When Subaru introduced the Crosstrek to the U.S. market in 2012, it had no major expectations for this concept car.
But to Subaru’s surprise, the Crosstrek quickly enamored many car buyers, thanks to its versatile size, rugged styling, and affordable sticker price. The Crosstrek is part hatchback, part SUV, and fits the need for a certain niche of people who favor a small vehicle with lots of versatility.
Among the Crosstrek’s most ardent competitors are the Mazda CX-3, Nissan Juke, Jeep Renegade, Toyota C-HR, and Honda HR-V.
- Performance:2.4-liter, four cylinder, 152 horsepower
- Mileage estimate:23-29 mpg (manual transmission), 27-33 mpg (automatic)
- Price estimate:$22,700 to $31,400
- Warranty:3 years/36,000 miles; drivetrain: 5 years/60,000 miles; roadside assistance: 3 years/36,000; corrosion: 5 years/unlimited
The Crosstrek is Subaru’s smallestcrossover and is based on the Impreza hatchback. It can serve as the all-purpose commuter vehicle or take on a more rugged role in an adventurous off-road trip. Subaru equipped the Crosstrek with its off-road system. By merely pushing a button, the Crosstrek can take on the challenge offered in hilly regions with rocky trails. It has a ground clearance of 8.7 inches, and like all Subaru models, comes equipped with all-wheel drive.

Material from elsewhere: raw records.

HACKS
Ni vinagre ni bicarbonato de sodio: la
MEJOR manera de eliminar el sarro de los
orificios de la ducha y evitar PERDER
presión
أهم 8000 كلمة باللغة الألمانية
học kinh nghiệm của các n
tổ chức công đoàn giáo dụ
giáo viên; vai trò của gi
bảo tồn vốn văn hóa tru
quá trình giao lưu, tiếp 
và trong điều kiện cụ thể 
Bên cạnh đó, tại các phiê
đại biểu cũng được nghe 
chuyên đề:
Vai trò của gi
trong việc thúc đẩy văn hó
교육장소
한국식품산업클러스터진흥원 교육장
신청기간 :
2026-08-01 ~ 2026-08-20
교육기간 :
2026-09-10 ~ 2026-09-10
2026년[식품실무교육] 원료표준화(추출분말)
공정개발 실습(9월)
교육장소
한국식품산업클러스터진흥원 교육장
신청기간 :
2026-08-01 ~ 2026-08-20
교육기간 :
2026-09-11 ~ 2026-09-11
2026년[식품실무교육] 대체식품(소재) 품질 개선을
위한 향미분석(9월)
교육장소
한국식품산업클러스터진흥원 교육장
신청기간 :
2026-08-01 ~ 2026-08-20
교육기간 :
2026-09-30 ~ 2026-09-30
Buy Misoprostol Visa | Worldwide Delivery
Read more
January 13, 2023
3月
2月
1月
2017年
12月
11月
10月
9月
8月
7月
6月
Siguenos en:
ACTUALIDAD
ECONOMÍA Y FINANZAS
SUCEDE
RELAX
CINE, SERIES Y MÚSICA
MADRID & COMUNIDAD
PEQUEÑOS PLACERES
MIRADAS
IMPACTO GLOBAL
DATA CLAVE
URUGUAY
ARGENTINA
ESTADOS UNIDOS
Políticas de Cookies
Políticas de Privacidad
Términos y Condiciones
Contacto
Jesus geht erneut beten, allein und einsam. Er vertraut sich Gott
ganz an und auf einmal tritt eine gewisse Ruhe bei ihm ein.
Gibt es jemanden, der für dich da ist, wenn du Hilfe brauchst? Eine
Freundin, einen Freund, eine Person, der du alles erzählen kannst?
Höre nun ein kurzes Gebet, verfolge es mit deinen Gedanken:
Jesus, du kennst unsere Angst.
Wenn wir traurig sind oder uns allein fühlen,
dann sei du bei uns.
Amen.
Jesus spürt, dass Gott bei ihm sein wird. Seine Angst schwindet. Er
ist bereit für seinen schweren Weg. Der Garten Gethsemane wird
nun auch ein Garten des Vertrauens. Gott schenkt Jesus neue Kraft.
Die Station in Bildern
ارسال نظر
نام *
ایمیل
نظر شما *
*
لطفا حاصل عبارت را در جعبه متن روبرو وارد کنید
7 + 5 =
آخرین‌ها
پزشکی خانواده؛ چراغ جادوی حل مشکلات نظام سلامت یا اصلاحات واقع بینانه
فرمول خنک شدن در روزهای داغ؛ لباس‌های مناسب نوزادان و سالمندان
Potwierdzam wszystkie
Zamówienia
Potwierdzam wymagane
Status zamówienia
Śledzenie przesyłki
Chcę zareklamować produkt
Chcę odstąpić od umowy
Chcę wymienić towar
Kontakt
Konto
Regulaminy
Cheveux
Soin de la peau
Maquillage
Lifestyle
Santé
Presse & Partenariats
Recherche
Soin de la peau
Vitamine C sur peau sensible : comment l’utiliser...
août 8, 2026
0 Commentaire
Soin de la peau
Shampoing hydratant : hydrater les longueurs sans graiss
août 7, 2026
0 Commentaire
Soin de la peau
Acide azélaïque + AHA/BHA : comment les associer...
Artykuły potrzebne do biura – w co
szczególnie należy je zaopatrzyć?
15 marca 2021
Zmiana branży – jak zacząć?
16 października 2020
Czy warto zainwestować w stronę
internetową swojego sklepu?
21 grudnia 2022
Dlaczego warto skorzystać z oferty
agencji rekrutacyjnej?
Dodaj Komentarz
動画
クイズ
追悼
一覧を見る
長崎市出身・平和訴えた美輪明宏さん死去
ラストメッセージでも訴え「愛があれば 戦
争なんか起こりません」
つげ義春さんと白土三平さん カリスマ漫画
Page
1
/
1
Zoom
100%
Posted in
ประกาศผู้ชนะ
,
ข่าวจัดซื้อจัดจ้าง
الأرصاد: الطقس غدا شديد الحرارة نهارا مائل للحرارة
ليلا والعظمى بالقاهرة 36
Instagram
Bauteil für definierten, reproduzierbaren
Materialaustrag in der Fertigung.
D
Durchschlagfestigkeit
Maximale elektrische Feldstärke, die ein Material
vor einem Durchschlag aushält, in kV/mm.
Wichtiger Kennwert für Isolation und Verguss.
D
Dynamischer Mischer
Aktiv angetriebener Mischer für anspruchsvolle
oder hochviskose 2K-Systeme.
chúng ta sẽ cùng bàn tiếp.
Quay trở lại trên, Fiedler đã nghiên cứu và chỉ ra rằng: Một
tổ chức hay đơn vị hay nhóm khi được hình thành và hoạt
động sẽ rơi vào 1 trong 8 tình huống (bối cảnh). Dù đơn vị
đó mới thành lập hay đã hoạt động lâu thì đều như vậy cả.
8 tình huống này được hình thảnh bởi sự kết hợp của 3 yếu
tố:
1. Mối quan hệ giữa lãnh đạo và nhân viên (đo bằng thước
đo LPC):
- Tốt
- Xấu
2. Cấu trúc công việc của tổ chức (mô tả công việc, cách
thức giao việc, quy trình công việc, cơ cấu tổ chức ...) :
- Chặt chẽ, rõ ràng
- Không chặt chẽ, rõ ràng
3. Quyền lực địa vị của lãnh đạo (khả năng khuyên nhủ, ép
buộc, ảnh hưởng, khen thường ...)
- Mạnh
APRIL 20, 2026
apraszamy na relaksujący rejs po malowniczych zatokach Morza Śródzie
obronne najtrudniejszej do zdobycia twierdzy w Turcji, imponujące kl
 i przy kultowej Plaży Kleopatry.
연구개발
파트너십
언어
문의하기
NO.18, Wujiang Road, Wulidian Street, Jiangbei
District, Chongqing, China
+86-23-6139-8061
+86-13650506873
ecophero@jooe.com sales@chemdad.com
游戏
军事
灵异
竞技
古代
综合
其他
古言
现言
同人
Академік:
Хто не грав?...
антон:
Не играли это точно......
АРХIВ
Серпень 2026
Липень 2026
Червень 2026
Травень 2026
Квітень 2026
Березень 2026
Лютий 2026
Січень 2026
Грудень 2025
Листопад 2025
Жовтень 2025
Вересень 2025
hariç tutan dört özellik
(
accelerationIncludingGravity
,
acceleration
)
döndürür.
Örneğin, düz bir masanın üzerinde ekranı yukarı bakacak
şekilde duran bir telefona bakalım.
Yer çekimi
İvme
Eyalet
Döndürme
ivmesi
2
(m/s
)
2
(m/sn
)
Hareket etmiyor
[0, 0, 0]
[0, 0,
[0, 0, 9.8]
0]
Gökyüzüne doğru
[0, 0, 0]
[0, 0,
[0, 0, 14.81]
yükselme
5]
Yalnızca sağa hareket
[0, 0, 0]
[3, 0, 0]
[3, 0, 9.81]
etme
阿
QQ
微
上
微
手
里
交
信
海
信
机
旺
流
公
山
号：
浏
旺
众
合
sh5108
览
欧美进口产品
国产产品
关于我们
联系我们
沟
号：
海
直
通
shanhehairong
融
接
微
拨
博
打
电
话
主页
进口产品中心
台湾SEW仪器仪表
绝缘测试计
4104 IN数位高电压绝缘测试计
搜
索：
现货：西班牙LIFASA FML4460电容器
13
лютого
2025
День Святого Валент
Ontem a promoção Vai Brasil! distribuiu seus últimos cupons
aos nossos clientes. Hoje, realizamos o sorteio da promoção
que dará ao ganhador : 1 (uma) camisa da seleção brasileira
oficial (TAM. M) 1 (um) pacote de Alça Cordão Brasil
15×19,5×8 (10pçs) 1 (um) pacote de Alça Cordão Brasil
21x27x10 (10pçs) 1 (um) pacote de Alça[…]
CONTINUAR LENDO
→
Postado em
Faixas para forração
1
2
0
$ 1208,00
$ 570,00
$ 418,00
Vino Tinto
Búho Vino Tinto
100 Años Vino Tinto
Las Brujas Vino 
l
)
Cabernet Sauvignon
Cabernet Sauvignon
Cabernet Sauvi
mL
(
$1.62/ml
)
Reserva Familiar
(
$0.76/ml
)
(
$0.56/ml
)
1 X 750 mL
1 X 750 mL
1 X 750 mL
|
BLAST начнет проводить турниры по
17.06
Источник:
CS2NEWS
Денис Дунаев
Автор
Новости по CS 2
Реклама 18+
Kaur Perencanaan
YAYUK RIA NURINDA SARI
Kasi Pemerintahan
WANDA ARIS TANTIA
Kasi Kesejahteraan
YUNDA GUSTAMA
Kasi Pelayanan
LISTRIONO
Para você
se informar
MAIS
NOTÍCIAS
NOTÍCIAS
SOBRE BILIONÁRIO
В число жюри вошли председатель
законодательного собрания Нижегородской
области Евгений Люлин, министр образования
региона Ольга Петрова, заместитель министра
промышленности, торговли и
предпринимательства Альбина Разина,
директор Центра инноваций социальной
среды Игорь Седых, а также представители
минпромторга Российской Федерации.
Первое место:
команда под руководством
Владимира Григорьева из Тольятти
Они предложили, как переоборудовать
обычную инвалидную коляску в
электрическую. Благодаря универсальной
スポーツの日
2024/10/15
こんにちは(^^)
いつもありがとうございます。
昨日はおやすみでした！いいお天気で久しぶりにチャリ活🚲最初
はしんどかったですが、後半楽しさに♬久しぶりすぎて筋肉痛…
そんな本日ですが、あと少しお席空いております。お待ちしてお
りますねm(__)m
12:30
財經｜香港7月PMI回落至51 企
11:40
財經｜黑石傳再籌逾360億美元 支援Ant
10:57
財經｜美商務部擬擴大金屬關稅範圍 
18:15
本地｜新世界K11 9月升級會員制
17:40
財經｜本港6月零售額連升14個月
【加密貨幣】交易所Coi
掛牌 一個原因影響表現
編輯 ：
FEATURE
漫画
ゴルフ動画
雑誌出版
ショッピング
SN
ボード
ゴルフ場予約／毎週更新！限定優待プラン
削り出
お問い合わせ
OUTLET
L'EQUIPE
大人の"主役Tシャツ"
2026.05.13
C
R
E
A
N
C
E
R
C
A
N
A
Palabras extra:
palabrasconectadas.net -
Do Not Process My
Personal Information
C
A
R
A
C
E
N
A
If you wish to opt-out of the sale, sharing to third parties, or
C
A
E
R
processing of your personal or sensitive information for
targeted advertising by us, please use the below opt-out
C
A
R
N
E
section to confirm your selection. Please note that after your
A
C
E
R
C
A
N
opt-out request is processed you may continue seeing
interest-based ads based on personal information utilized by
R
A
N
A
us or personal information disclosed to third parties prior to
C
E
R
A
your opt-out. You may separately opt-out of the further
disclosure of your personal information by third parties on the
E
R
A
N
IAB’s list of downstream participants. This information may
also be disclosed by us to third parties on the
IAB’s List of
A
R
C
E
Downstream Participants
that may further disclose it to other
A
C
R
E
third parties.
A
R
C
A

In its second generation, the Subaru Crosstrek is all new for 2018. It resides on a different chassis, has a slightly upgraded engine, and also features some new cabin refinements. Despite the improvements, the Crosstrek maintains a lower starting price (approximately $22,700) than the Forester and Outback SUVs.
From an exterior standpoint, the 2018 Crosstrek is slightly wider and longer than previous models. It has enhanced taillights and the side creases are more dramatic. Both the headlights and grille have been tweaked.
While there are many upsides to the Crosstrek, one primary criticism is its performance. It has just one engine, a 2.0-liter, four cylinder that generates 152 horsepower and 145 pound-feet of torque. Acceleration isn’t one of the strongpoints for the Crosstrek, evidenced by going 0-60 mph in 9.0 seconds. The towing capacity is average—1,500 pounds.
One important aspect to note regarding the 2018 Crosstrek is it comes standard with a six-speed manual transmission in the 2.0i and 2.0i Premium trim models. A continuously variable automatic transmission (CVT) is an option in both models for roughly $1,000 and comes standard in the 2.0i Limited. The Crosstrek gets an estimated 23-29 mpg (manual) and 27-33 mpg (automatic).
We liked how the Crosstrek handled, providing a smooth, refined ride with responsive steering. The stiffer chassis is expected to add to the stability and ride comfort. There’s very little noise in the Crosstrek’s smartly-designed cabin.
The new interior design includes a 6.5-inch touchscreen that’s easy to read and has Apple CarPlay and Android Auto as standard features. The Crosstrek uses a large amount of high-quality materials and the overall layout is pretty easy to grasp. The cargo space is 55 cubic feet.We enjoyed the 2018 Subaru Crosstrek for many reasons. We can overlook the lack of performance due to its nimble handling, smooth ride, quality interior, attractive exterior, and its overall versatility.